On the East Coast, the place where firefighters reside is called a firehouse. On the West Coast, it’s called a fire station. Misusing the terms — which may seem insignificant — can cause a shift in credibility when it comes to talking with fire and emergency medical services (EMS) professionals, said Angela Leath, a Mental Health First Aid (MHFA) National Trainer. Leath trains MHFA Instructors, who go on to teach and certify Mental Health First Aiders.
Being sensitive about even these small details speaks volumes, especially when talking about mental health within the fire/EMS community. Depression and suicide rates are up to five times more common in first responders than the general public, so resources and support are needed.
Recognizing those nuances adds authenticity, which is why MHFA USA has developed the community-specific course MHFA for Fire/EMS. Large amounts of research and working closely with subject matter experts went into developing the course and making it as relatable and effective as possible.

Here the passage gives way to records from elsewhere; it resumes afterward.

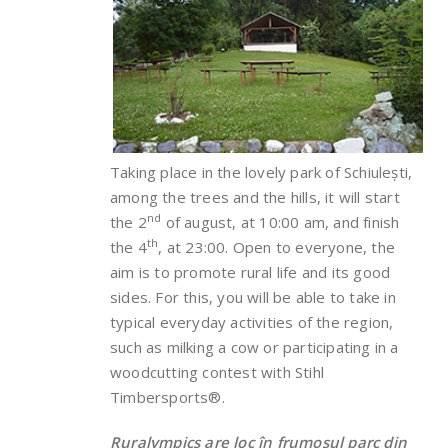
Taking place in the lovely park of Schiulești,
among the trees and the hills, it will start
nd
the 2
of august, at 10:00 am, and finish
th
the 4
, at 23:00. Open to everyone, the
aim is to promote rural life and its good
sides. For this, you will be able to take in
typical everyday activities of the region,
such as milking a cow or participating in a
woodcutting contest with Stihl
Timbersports®.
Ruralympics are loc în frumosul parc din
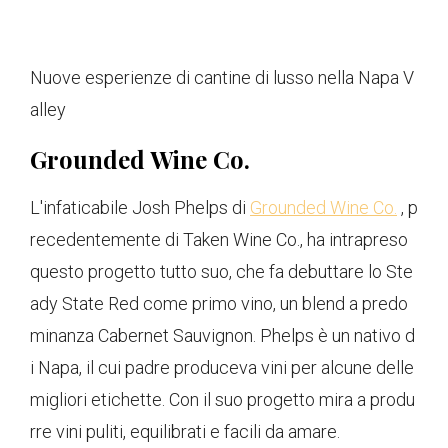
Nuove esperienze di cantine di lusso nella Napa V
alley
Grounded Wine Co.
L'infaticabile Josh Phelps di
Grounded Wine Co.
, p
recedentemente di Taken Wine Co., ha intrapreso
questo progetto tutto suo, che fa debuttare lo Ste
ady State Red come primo vino, un blend a predo
minanza Cabernet Sauvignon. Phelps è un nativo d
i Napa, il cui padre produceva vini per alcune delle
migliori etichette. Con il suo progetto mira a produ
rre vini puliti, equilibrati e facili da amare.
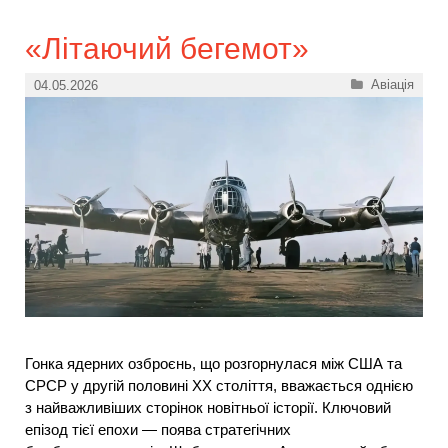
«Літаючий бегемот»
Категорії
Авіація
04.05.2026
Гонка ядерних озброєнь, що розгорнулася між США та
СРСР у другій половині XX століття, вважається однією
з найважливіших сторінок новітньої історії. Ключовий
епізод тієї епохи — поява стратегічних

Other community-specific courses address the unique needs of people including older adults; military, veterans and their families; and rural communities.
“People want to feel represented in their mental health journey,” said Leath, explaining why these community specific courses are vital to connecting with more people.
MHFA for Fire/EMS contains real-world scenarios Instructors can use to guide learners in helping someone who may be experiencing a mental health or substance use challenge. It covers the risk and protective factors and the unique impact of mental health and mental health challenges on first responders.
“This course is inclusive for all people involved in the fire/EMS community,” said Leath. “It includes city firefighting, as well as wildland firefighting and dispatch. The scenarios in the course allow Instructors to choose what role learners are playing, so it’s relatable and they feel represented.”
People in the fire/EMS community face challenges other groups don’t. MHFA has content tailored to their needs that hits and sticks on a deeper level.
“To be real, some of these first responders get home after responding to a child drowning, try to relax, then get a call to respond to a shooting two blocks away. It’s just constant,” said Leath. “This community needs to learn how to help each other decompress and process their emotions.”